Please be aware: This patient story describes a terminal liver cancer diagnosis
Graham was diagnosed with non-alcohol related cirrhosis following a routine health check-up. Unfortunately cancer was later discovered in a lesion in his liver and grew to a size that made him ineligible for a transplant. Now Graham is passionate about raising awareness of the impact that salt, fat, sugar and alcohol can have on the liver. Thank you for sharing your story, Graham
I had a routine MOT with my GP in July 2020, which showed an issue with my liver function test. As it would be about five months before I could see someone on the NHS about it, I decided to see a consultant privately. After an MRI and endoscopy he diagnosed me with non-alcohol related cirrhosis. I was prescribed a beta blocker which I’ve stayed on throughout. The consultant added me to his patient list and from then on, he saw me on the NHS.
He talked about diet as a possible cause. I spent most of my working life sitting in a chair and lived on my own after 2001, so I ate a lot processed meals because they are quick to heat up. I don’t know if this was the only cause but I’m sure it played a big part.
I was put on water tablets in early 2022 and everything went well until Christmas that year when my liver got out of its box and the amount of fluid in my abdomen suddenly became extreme. My consultant admitted me to the liver ward at St George’s in Tooting where they drained 17 litres of fluid out of my abdomen over two days. I was in there for quite a while to stabilise my condition and improve my balance. I was put forward for a transplant at King’s and went for 3 days of tests in mid-March 2022. Having passed these I was put on the list in mid-April 2022. I had only been on it about 20 hours when I got a call saying there was a liver for me. I was prepped for the operating theatre, but then told there was a patient who would die if he didn’t get the liver I was supposed to have. That was a no brainer – I consented to it.
Cancer had grown
I was then called in a further seven times, but each time the donor liver was too fatty (a major and growing problem in the UK). It was annoying to say the least, especially when in February 2024 I got a call from a consultant at King’s saying it was bad news. The cancer which had been found in 2023 in a lesion in my liver had suddenly grown to the extent that I could no longer have a transplant. Chemo and radiotherapy could not be applied as they would likely damage my liver further. I asked about other treatments but was told there weren’t any. So it would be a question of managing the situation.

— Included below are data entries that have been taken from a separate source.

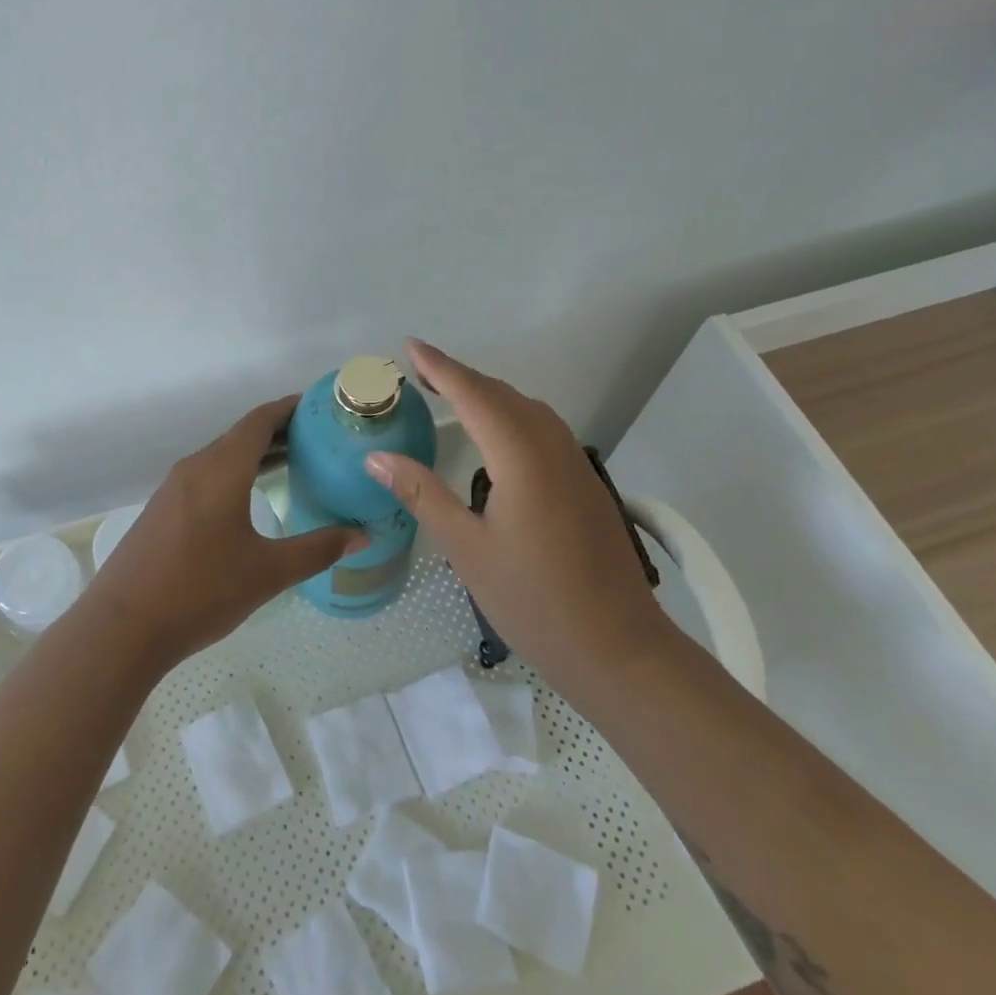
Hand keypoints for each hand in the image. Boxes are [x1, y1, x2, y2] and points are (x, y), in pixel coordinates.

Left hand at [88, 395, 365, 662]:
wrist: (121, 627)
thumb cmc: (200, 591)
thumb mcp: (268, 572)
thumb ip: (318, 549)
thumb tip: (363, 535)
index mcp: (221, 469)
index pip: (260, 420)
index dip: (290, 408)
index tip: (320, 406)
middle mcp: (195, 467)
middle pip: (241, 435)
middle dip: (279, 432)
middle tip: (319, 440)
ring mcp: (173, 488)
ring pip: (222, 456)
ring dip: (256, 455)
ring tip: (294, 464)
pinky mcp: (162, 510)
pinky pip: (206, 476)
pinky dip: (235, 474)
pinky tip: (250, 499)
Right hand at [364, 340, 668, 681]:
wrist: (619, 648)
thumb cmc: (534, 601)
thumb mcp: (467, 549)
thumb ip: (422, 495)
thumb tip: (377, 457)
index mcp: (522, 456)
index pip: (474, 395)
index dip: (440, 368)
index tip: (410, 347)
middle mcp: (553, 447)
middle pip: (502, 395)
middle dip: (461, 377)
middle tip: (420, 372)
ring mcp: (576, 464)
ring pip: (527, 410)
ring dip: (488, 395)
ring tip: (450, 396)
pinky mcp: (586, 483)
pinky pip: (542, 429)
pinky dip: (510, 416)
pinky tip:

In March 2024 my consultant told me that in his experience, I had six months left to live, which was a shock, but he said I shouldn’t hold him to that. I asked what was likely to happen and he said there were a range of scenarios, but as none of them are any good I chose not to think about that and live life as best as I could. He suggested I should register with the local hospice so it would be ready if and when I needed it. I was also advised not to drive as the drugs may affect the speed of my reactions. I dealt with both matters and have an assigned hospice nurse and sold my car.(Now that IS a big step!)
I take a host of medicines, the major one is the water tablets. We’ve upped that to the extent that it could do some damage to my kidneys, but at this stage my consultant feels we should tolerate that. The other key medication is an antibiotic for hepatic encephalopathy – without it the brain fog returns very quickly
I’m very philosophical about life, though of course I have dark days, but I believe you get dealt a hand of cards which you play as best you can. Another hand is then dealt and you continue to do the best with it. And so it goes. It’s been more difficult for my family and friends. They were as shocked as I was and didn’t know what to say. I told them not to worry because there is nothing that could be said. I have visited my brother, school friends, people I worked with and a social at my rugby club. All have been fantastically supportive.
I haven’t had any pain – the main remaining issues are swollen legs, under-skin itching and restless legs which wake me up at night. I take a whole host of medicines, the major one is the water tablets – we’ve upped that to the extent that it could do some damage to my kidneys, but at this stage my consultant feels we should tolerate that and it’s had a good effect on my legs. The other key medication antibiotic for brain fog – without it the fog returns very quickly.
Prevention is key
Prevention is the key to reducing cirrhosis in the next generation. This generation is lost. People should cook from scratch and be taught that in school. Action needs to be taken now because diabetes and liver disease are making huge and ever-growing demands on the NHS. Governments have failed to take on the processed food manufacturers. I believe they need to tell them that 20% tax will be applied if their food goes over a certain amount of salt, fat and sugar content. I also believe a 100% tax should also be phased in on all confectionery as well as alcohol sales outside of licensed premises.
Exercise is also very important and not just for your body. I find I’m in a much better mood if I get out and do something. The weather is nice now, but make sure you also have something to do when winter approaches and spend more time in the house.
I thought I was fit so didn’t go to my GP for years. Then this NASH reared its ugly head. So, change your diet and take more exercise. Don’t wait till you end up in hospital because that will often prove to be too late.